Could someone correct me if I made a mistake? The textbook's answer is $0.02995$.
Find a $\delta > 0$ such that if $|x-3|<\delta $, then $|\sqrt{2x+3}-3|<0.01$.
$-0.01\leq \sqrt{2x+3}-3\leq 0.01$
$2.99\leq \sqrt{2x+3}\leq 3.01$
$8.94\leq 2x+3\leq 9.06$
$5.94\leq 2x\leq 6.06$
$2.97\leq x\leq 3.03$
$-0.03\leq x-3\leq 0.03$ (in the textbook, it was written $3-0.02995\leq x-3\leq 0.03$ and I am not sure why)

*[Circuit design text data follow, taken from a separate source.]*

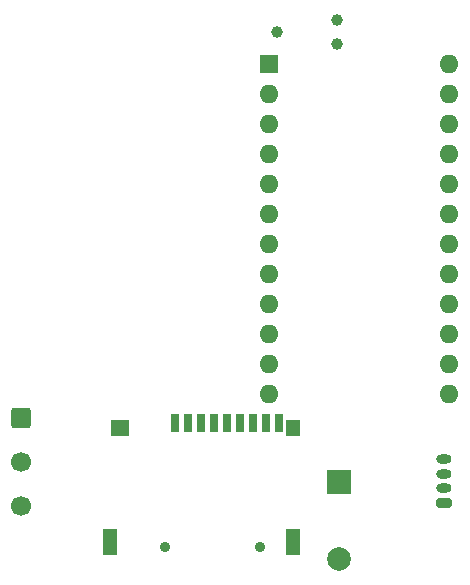
<source format=gbr>
%TF.GenerationSoftware,KiCad,Pcbnew,9.0.2*%
%TF.CreationDate,2025-08-17T18:49:40+06:00*%
%TF.ProjectId,hp3478a-ch32-ext,68703334-3738-4612-9d63-6833322d6578,rev?*%
%TF.SameCoordinates,Original*%
%TF.FileFunction,Soldermask,Bot*%
%TF.FilePolarity,Negative*%
%FSLAX46Y46*%
G04 Gerber Fmt 4.6, Leading zero omitted, Abs format (unit mm)*
G04 Created by KiCad (PCBNEW 9.0.2) date 2025-08-17 18:49:40*
%MOMM*%
%LPD*%
G01*
G04 APERTURE LIST*
G04 Aperture macros list*
%AMRoundRect*
0 Rectangle with rounded corners*
0 $1 Rounding radius*
0 $2 $3 $4 $5 $6 $7 $8 $9 X,Y pos of 4 corners*
0 Add a 4 corners polygon primitive as box body*
4,1,4,$2,$3,$4,$5,$6,$7,$8,$9,$2,$3,0*
0 Add four circle primitives for the rounded corners*
1,1,$1+$1,$2,$3*
1,1,$1+$1,$4,$5*
1,1,$1+$1,$6,$7*
1,1,$1+$1,$8,$9*
0 Add four rect primitives between the rounded corners*
20,1,$1+$1,$2,$3,$4,$5,0*
20,1,$1+$1,$4,$5,$6,$7,0*
20,1,$1+$1,$6,$7,$8,$9,0*
20,1,$1+$1,$8,$9,$2,$3,0*%
G04 Aperture macros list end*
%ADD10RoundRect,0.250000X-0.600000X0.600000X-0.600000X-0.600000X0.600000X-0.600000X0.600000X0.600000X0*%
%ADD11C,1.700000*%
%ADD12RoundRect,0.200000X0.450000X-0.200000X0.450000X0.200000X-0.450000X0.200000X-0.450000X-0.200000X0*%
%ADD13O,1.300000X0.800000*%
%ADD14R,1.600000X1.600000*%
%ADD15O,1.600000X1.600000*%
%ADD16C,0.990600*%
%ADD17R,2.000000X2.000000*%
%ADD18C,2.000000*%
%ADD19C,0.900000*%
%ADD20R,0.700000X1.600000*%
%ADD21R,1.200000X2.200000*%
%ADD22R,1.600000X1.400000*%
%ADD23R,1.200000X1.400000*%
G04 APERTURE END LIST*
D10*
%TO.C,J2*%
X30000000Y-73000000D03*
D11*
X30000000Y-76700000D03*
X30000000Y-80400000D03*
%TD*%
D12*
%TO.C,J4*%
X65755000Y-80200000D03*
D13*
X65755000Y-78950000D03*
X65755000Y-77700000D03*
X65755000Y-76450000D03*
%TD*%
D14*
%TO.C,J1*%
X51000000Y-43000000D03*
D15*
X51000000Y-45540000D03*
X51000000Y-48080000D03*
X51000000Y-50620000D03*
X51000000Y-53160000D03*
X51000000Y-55700000D03*
X51000000Y-58240000D03*
X51000000Y-60780000D03*
X51000000Y-63320000D03*
X51000000Y-65860000D03*
X51000000Y-68400000D03*
X51000000Y-70940000D03*
X66240000Y-70940000D03*
X66240000Y-68400000D03*
X66240000Y-65860000D03*
X66240000Y-63320000D03*
X66240000Y-60780000D03*
X66240000Y-58240000D03*
X66240000Y-55700000D03*
X66240000Y-53160000D03*
X66240000Y-50620000D03*
X66240000Y-48080000D03*
X66240000Y-45540000D03*
X66240000Y-43000000D03*
%TD*%
D16*
%TO.C,DEBUG*%
X51620000Y-40284000D03*
X56700000Y-39268000D03*
X56700000Y-41300000D03*
%TD*%
D17*
%TO.C,BZ1*%
X56900000Y-78450000D03*
D18*
X56900000Y-84950000D03*
%TD*%
D19*
%TO.C,J5*%
X42184968Y-83878145D03*
X50184968Y-83878145D03*
D20*
X42984968Y-73378145D03*
X44084968Y-73378145D03*
X45184968Y-73378145D03*
X46284968Y-73378145D03*
X47384968Y-73378145D03*
X48484968Y-73378145D03*
X49584968Y-73378145D03*
X50684968Y-73378145D03*
X51784968Y-73378145D03*
D21*
X37484968Y-83478145D03*
D22*
X38384968Y-73878145D03*
D23*
X52984968Y-73878145D03*
D21*
X52984968Y-83478145D03*
%TD*%
M02*

</source>
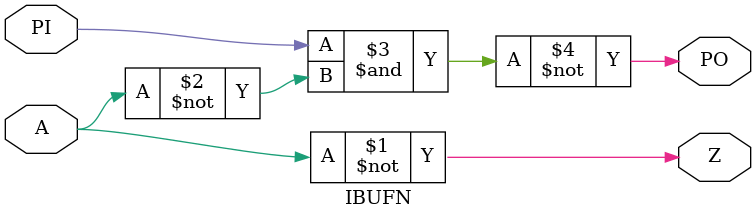
<source format=sv>
module IBUFN
(
    input A,
    input PI,
    output Z,
    output PO
);

assign Z = ~A;
assign PO = ~(PI & ~A); 

endmodule

</source>
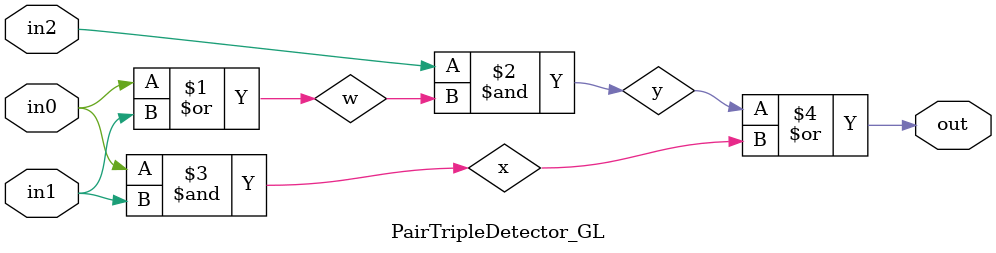
<source format=v>

`ifndef PAIR_TRIPLE_DETECTOR_GL_V
`define PAIR_TRIPLE_DETECTOR_GL_V

`include "ece2300-misc.v"

module PairTripleDetector_GL
(
  input  wire in0,
  input  wire in1,
  input  wire in2,
  output wire out
 );

  //''' ACTIVITY '''''''''''''''''''''''''''''''''''''''''''''''''''''''''
  // Implement pair/triple detector using explicit gate-level modeling
  //''''''''''''''''''''''''''''''''''''''''''''''''''''''''''''''''''''''

  wire w;
  wire x;
  wire y;

  or(w, in0, in1);
  and(y, in2, w);

  and(x, in0, in1);
  
  or(out, y, x);

endmodule

`endif /* PAIR_TRIPLE_DETECTOR_GL_V */


</source>
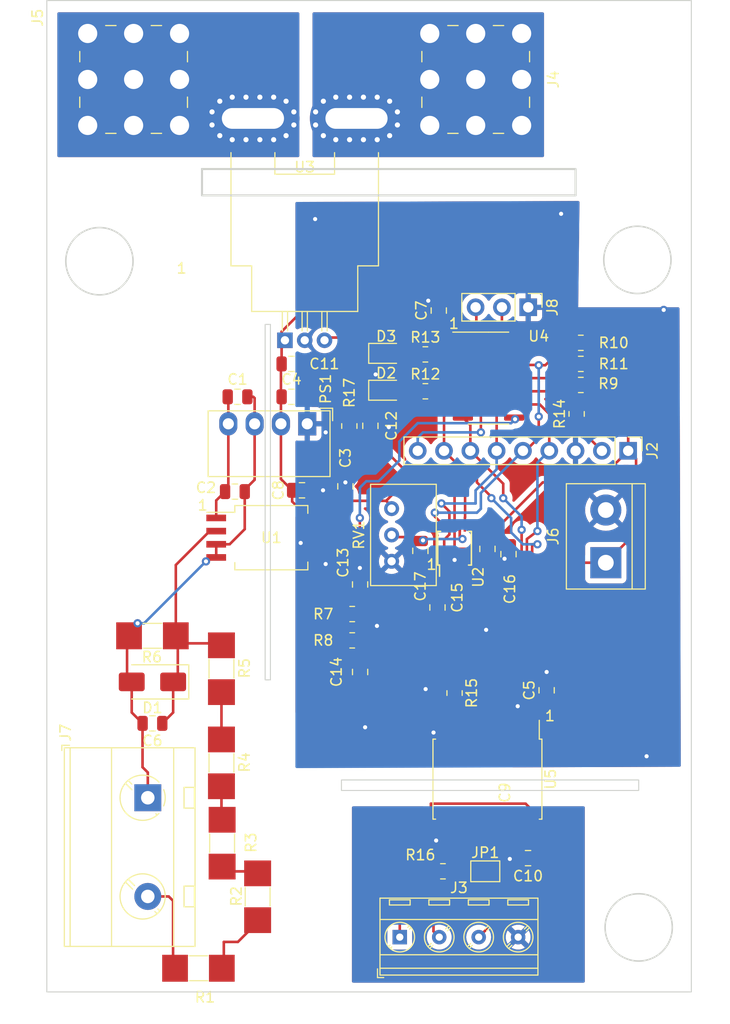
<source format=kicad_pcb>
(kicad_pcb (version 20221018) (generator pcbnew)

  (general
    (thickness 1.6)
  )

  (paper "A4")
  (layers
    (0 "F.Cu" signal)
    (31 "B.Cu" signal)
    (32 "B.Adhes" user "B.Adhesive")
    (33 "F.Adhes" user "F.Adhesive")
    (34 "B.Paste" user)
    (35 "F.Paste" user)
    (36 "B.SilkS" user "B.Silkscreen")
    (37 "F.SilkS" user "F.Silkscreen")
    (38 "B.Mask" user)
    (39 "F.Mask" user)
    (40 "Dwgs.User" user "User.Drawings")
    (41 "Cmts.User" user "User.Comments")
    (42 "Eco1.User" user "User.Eco1")
    (43 "Eco2.User" user "User.Eco2")
    (44 "Edge.Cuts" user)
    (45 "Margin" user)
    (46 "B.CrtYd" user "B.Courtyard")
    (47 "F.CrtYd" user "F.Courtyard")
    (48 "B.Fab" user)
    (49 "F.Fab" user)
    (50 "User.1" user)
    (51 "User.2" user)
    (52 "User.3" user)
    (53 "User.4" user)
    (54 "User.5" user)
    (55 "User.6" user)
    (56 "User.7" user)
    (57 "User.8" user)
    (58 "User.9" user)
  )

  (setup
    (pad_to_mask_clearance 0)
    (pcbplotparams
      (layerselection 0x00010fc_ffffffff)
      (plot_on_all_layers_selection 0x0000000_00000000)
      (disableapertmacros false)
      (usegerberextensions false)
      (usegerberattributes true)
      (usegerberadvancedattributes true)
      (creategerberjobfile true)
      (dashed_line_dash_ratio 12.000000)
      (dashed_line_gap_ratio 3.000000)
      (svgprecision 4)
      (plotframeref false)
      (viasonmask false)
      (mode 1)
      (useauxorigin false)
      (hpglpennumber 1)
      (hpglpenspeed 20)
      (hpglpendiameter 15.000000)
      (dxfpolygonmode true)
      (dxfimperialunits true)
      (dxfusepcbnewfont true)
      (psnegative false)
      (psa4output false)
      (plotreference true)
      (plotvalue true)
      (plotinvisibletext false)
      (sketchpadsonfab false)
      (subtractmaskfromsilk false)
      (outputformat 1)
      (mirror false)
      (drillshape 1)
      (scaleselection 1)
      (outputdirectory "")
    )
  )

  (net 0 "")
  (net 1 "Net-(D1-A1)")
  (net 2 "GND1")
  (net 3 "GND")
  (net 4 "+5V")
  (net 5 "+5VP")
  (net 6 "Net-(R1-Pad2)")
  (net 7 "Net-(R2-Pad2)")
  (net 8 "Net-(R3-Pad2)")
  (net 9 "Net-(R4-Pad2)")
  (net 10 "Net-(U1-OUT+)")
  (net 11 "Net-(U1-OUT-)")
  (net 12 "GND2")
  (net 13 "VDD2")
  (net 14 "Net-(D2-A)")
  (net 15 "Net-(D3-A)")
  (net 16 "Net-(J2-Pin_2)")
  (net 17 "SCL")
  (net 18 "SDA")
  (net 19 "TXD")
  (net 20 "RXD")
  (net 21 "PA5")
  (net 22 "Net-(J4-Pin_1)")
  (net 23 "Net-(J5-Pin_1)")
  (net 24 "Net-(JP1-A)")
  (net 25 "B")
  (net 26 "RESET")
  (net 27 "PA7")
  (net 28 "PA6")
  (net 29 "Net-(U5-PV)")
  (net 30 "A")
  (net 31 "PA3")
  (net 32 "PA4")
  (net 33 "ALERT")
  (net 34 "XDIR")
  (net 35 "unconnected-(U5-NC-Pad10)")
  (net 36 "unconnected-(U5-NC-Pad11)")
  (net 37 "unconnected-(U5-NC-Pad14)")
  (net 38 "Net-(J7-Pin_2)")
  (net 39 "Net-(U3-VIOUT)")
  (net 40 "Net-(U2-AIN2)")
  (net 41 "Net-(U2-AIN0)")
  (net 42 "Net-(U2-AIN1)")
  (net 43 "Net-(U2-AIN3)")

  (footprint "PP:PP | R_MELF_MMB-0207 | 0805 Compatible" (layer "F.Cu") (at 39.977 71.0595 90))

  (footprint "Package_SO:SOIC-16W_7.5x10.3mm_P1.27mm" (layer "F.Cu") (at 65.659 81.71 -90))

  (footprint "TerminalBlock_MetzConnect:TerminalBlock_MetzConnect_Type086_RT03404HBLC_1x04_P3.81mm_Horizontal" (layer "F.Cu") (at 57.194 96.95))

  (footprint "Connector_PinHeader_2.54mm:PinHeader_1x03_P2.54mm_Vertical" (layer "F.Cu") (at 69.596 36.195 -90))

  (footprint "Capacitor_SMD:C_0805_2012Metric" (layer "F.Cu") (at 67.691 60.005 90))

  (footprint "Capacitor_SMD:C_0805_2012Metric" (layer "F.Cu") (at 51.943 53.467 90))

  (footprint "TerminalBlock_Wuerth:Wuerth_REDCUBE-THR_WP-THRBU_74650194_THR" (layer "F.Cu") (at 31.496 14.218 -90))

  (footprint "Capacitor_SMD:C_0805_2012Metric" (layer "F.Cu") (at 69.579 89.33))

  (footprint "Capacitor_SMD:C_0805_2012Metric" (layer "F.Cu") (at 47.752 53.848))

  (footprint "Capacitor_SMD:C_0805_2012Metric" (layer "F.Cu") (at 33.312 76.3295 180))

  (footprint "PP:PP | R_MELF_MMB-0207 | 0805 Compatible" (layer "F.Cu") (at 40.0405 87.8865 90))

  (footprint "Capacitor_SMD:C_0805_2012Metric" (layer "F.Cu") (at 65.659 59.502 -90))

  (footprint "Capacitor_SMD:C_0805_2012Metric" (layer "F.Cu") (at 71.374 73.14 90))

  (footprint "Capacitor_SMD:C_0805_2012Metric" (layer "F.Cu") (at 53.3635 62.931 -90))

  (footprint "Capacitor_SMD:C_0805_2012Metric" (layer "F.Cu") (at 46.736 41.656))

  (footprint "Resistor_SMD:R_0805_2012Metric" (layer "F.Cu") (at 52.6015 68.326))

  (footprint "Diode_SMD:D_SMA" (layer "F.Cu") (at 33.312 72.3295 180))

  (footprint "Capacitor_SMD:C_0805_2012Metric" (layer "F.Cu") (at 41.529 44.831))

  (footprint "Resistor_SMD:R_0805_2012Metric" (layer "F.Cu") (at 52.324 47.6485 90))

  (footprint "PP:PP | R_MELF_MMB-0207 | 0805 Compatible" (layer "F.Cu") (at 39.977 80.1395 90))

  (footprint "Capacitor_SMD:C_0805_2012Metric" (layer "F.Cu") (at 46.736 44.831))

  (footprint "Connector_PinHeader_2.54mm:PinHeader_1x09_P2.54mm_Vertical" (layer "F.Cu") (at 79.248 50.038 -90))

  (footprint "Capacitor_SMD:C_0805_2012Metric" (layer "F.Cu") (at 53.3635 71.374 -90))

  (footprint "Resistor_SMD:R_0805_2012Metric" (layer "F.Cu") (at 74.2715 46.482 90))

  (footprint "PP:PP | R_MELF_MMB-0207 | 0805 Compatible" (layer "F.Cu") (at 37.7545 99.9515))

  (footprint "Resistor_SMD:R_0805_2012Metric" (layer "F.Cu") (at 74.676 43.688))

  (footprint "Resistor_SMD:R_0805_2012Metric" (layer "F.Cu") (at 59.6665 44.296252))

  (footprint "Resistor_SMD:R_0805_2012Metric" (layer "F.Cu") (at 59.6665 40.740252))

  (footprint "TerminalBlock_MetzConnect:TerminalBlock_MetzConnect_Type703_RT10N02HGLU_1x02_P9.52mm_Horizontal" (layer "F.Cu") (at 32.865 83.505 -90))

  (footprint "Package_SO:SSO-8_6.8x5.9mm_P1.27mm_Clearance8mm" (layer "F.Cu") (at 44.8175 58.42))

  (footprint "Package_SO:TSSOP-10_3x3mm_P0.5mm" (layer "F.Cu") (at 62.484 59.436 90))

  (footprint "PP:PP | R_MELF_MMB-0207 | 0805 Compatible" (layer "F.Cu") (at 43.4695 93.0565 90))

  (footprint "Sensor_Current:Allegro_CB_PFF" (layer "F.Cu") (at 46.106 39.378))

  (footprint "Resistor_SMD:R_0805_2012Metric" (layer "F.Cu") (at 74.676 39.624 180))

  (footprint "LED_SMD:LED_0805_2012Metric" (layer "F.Cu") (at 55.88 44.196))

  (footprint "Resistor_SMD:R_0805_2012Metric" (layer "F.Cu") (at 52.6015 65.786))

  (footprint "Jumper:SolderJumper-2_P1.3mm_Bridged_Pad1.0x1.5mm" (layer "F.Cu") (at 65.449 90.6))

  (footprint "PP:PP | R_MELF_MMB-0207 | 0805 Compatible" (layer "F.Cu") (at 33.312 67.8845 180))

  (footprint "Capacitor_SMD:C_0805_2012Metric" (layer "F.Cu") (at 60.96 36.51 90))

  (footprint "Resistor_SMD:R_0805_2012Metric" (layer "F.Cu") (at 62.484 73.406 -90))

  (footprint "Capacitor_SMD:C_0805_2012Metric" (layer "F.Cu") (at 60.833 65.151 90))

  (footprint "TerminalBlock:TerminalBlock_bornier-2_P5.08mm" (layer "F.Cu") (at 77.089 60.833 90))

  (footprint "Capacitor_SMD:C_0805_2012Metric" (layer "F.Cu")
    (tstamp c6175bb0-06af-40f2-af36-2994e3867998)
    (at 41.275 53.975)
    (descr "Capacitor SMD 0805 (2012 Metric), square (rectangular) end terminal, IPC_7351 nominal, (Body size source: IPC-SM-782 page 76, https://www.pcb-3d.com/wordpress/wp-content/uploads/ipc-sm-782a_amendment_1_and_2.pdf, https://docs.google.com/spreadsheets/d/1BsfQQcO9C6DZCsRaXUlFlo91Tg2WpOkGARC1WS5S8t0/edit?usp=sharing), generated with kicad-footprint-generator")
    (tags "capacitor")
    (property "Sheetfile" "diyBMS_CurrentVoltage_ADS1115.kicad_sch")
    (property "Sheetname" "")
    (property "ki_description" "Unpolarized capacitor")
    (property "ki_keywords" "cap capacitor")
    (path "/02ce95d1-2a96-4f58-b92a-4bd17337e779")
    (attr smd)
    (fp_text reference "C2" (at -2.794 -0.381) (layer "F.SilkS")
        (effects (font (size 1 1) (thickness 0.15)))
      (tstamp 782769a0-ced0-49d7-a18e-2288e0abd24f)
    )
    (fp_text value "100n" (at 0 1.68) (layer "F.Fab")
        (effects (font (size 1 1) (thickness 0.15)))
      (tstamp b4a4d17f-9ac0-4f01-95fa-075e0a4cd717)
    )
    (fp_text user "${REFERENCE}" (at 0 0) (layer "F.Fab")
        (effects (font (size 0.5 0.5) (thickness 0.08)))
      (tstamp dc9a1c10-b566-4c63-ac3e-990bddaf25d5)
    )
    (fp_line (start -0.261252 -0.735) (end 0.261252 -0.735)
      (stroke (width 0.12) (type solid)) (layer "F.SilkS") (tstamp 8a4b3e10-cbbe-417e-861d-4de8bb25305e))
    (fp_line (start -0.261252 0.735) (end 0.261252 0.735)
      (stroke (width 0.12) (type solid)) (layer "F.SilkS") (tstamp 110b4159-3196-486e-84bf-201e355cedb3))
    (fp_line (start -1.7 -0.98) (end 1.7 -0.98)
      (stroke (width 0.05) (type solid)) (layer "F.CrtYd") (tstamp cb5bb9bb-aaad-408a-a920-fa2e052d77ab))
    (fp_line (start -1.7 0.98) (end -1.7 -0.98)
      (stroke (width 0.05) (type solid)) (layer "F.CrtYd") (tstamp e7012fd7-add7-43e6-b865-b49d081facdd))
    (fp_line (start 1.7 -0.98) (end 1.7 0.98)
      (stroke (width 0.05) (type solid)) (layer "F.CrtYd") (tstamp 0b5e3edc-87d2-48ff-9237-825adf7ca591))
    (fp_line (start 1.7 0.98) (end -1.7 0.98)
      (stroke (width 0.05) (type solid)) (layer "F.CrtYd") (tstamp e69d59b1-5b59-4d04-be39-c2991b637eff))
    (fp_line (start -1 -0.625) (end 1 -0.625)
      (stroke
... [323227 chars truncated]
</source>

So would $\delta = 0.03$ be okay instead of $\delta = 0.02995$?
On
The negative epsilon will yield the smaller $\delta$
$\sqrt{2x+3}-3 = -.01$
$\sqrt{2x+3} = 2.99$
$2x+3 = 8.9401$
$2x = 5.9401$
$x = 2.97005$
$\delta < .02995$
On
Let's find out:
$|x- 3| < .03$
$-.03 < x -3 < .03$
$2.97 < x < 3.03$
$5.94 < 2x < 6.03$
$8.94 < 2x + 3 < 9.03$
$2.9899832775452106197018615265259 < \sqrt{2x + 3} < 3.0049958402633438587273801370837$
$-0.01001672245478938029813847347409 < \sqrt{2x+3} - 3 < .0049958402633438587273801370837\not \implies$
$|\sqrt{2x+3}-3|< 0.01$ as $2.9899832775452106197018615265259 < \sqrt{2x + 3} < 2.99$ would cause that to fail.
Your error was rounding $2.99^2 = 8.9401$ down. We must have $x$ in this range. So although it okay to roll the range narrower (as you did when you rolled $9.0601$ down) you can't roll it wider.
So $5.9401 \le 2x \le 6.0601$
$2.97005 \le x \le 3.03005$
$-0.02995 \le x \le 0.03005$. And $\delta \le \min(|-0.02995|, |0.03005|)$ is required.
Note. there is utterly no need to find the largest possible $\delta$.
I personlly would have down.
$8.9401 \le 2x + 3 \le 9.0601 \Leftarrow$
$8.95 < 2x + 3 < 9.05$
$5.95 < 2x < 6.05$
$-.05\le |2x - 6| < .05$
$|2x - 6|<0.05$
$|x - 3| < 0.025$ and simply have set $\delta = .025$. That's not the largest possible $\delta$. But it is a a delta that works.
With your $0.03$, for $x=3-.03=2.97$, you get $\sqrt {2x+3}-3 =-.010016722$ which is not acceptable. The smaller $\delta $ is always the safe way to go.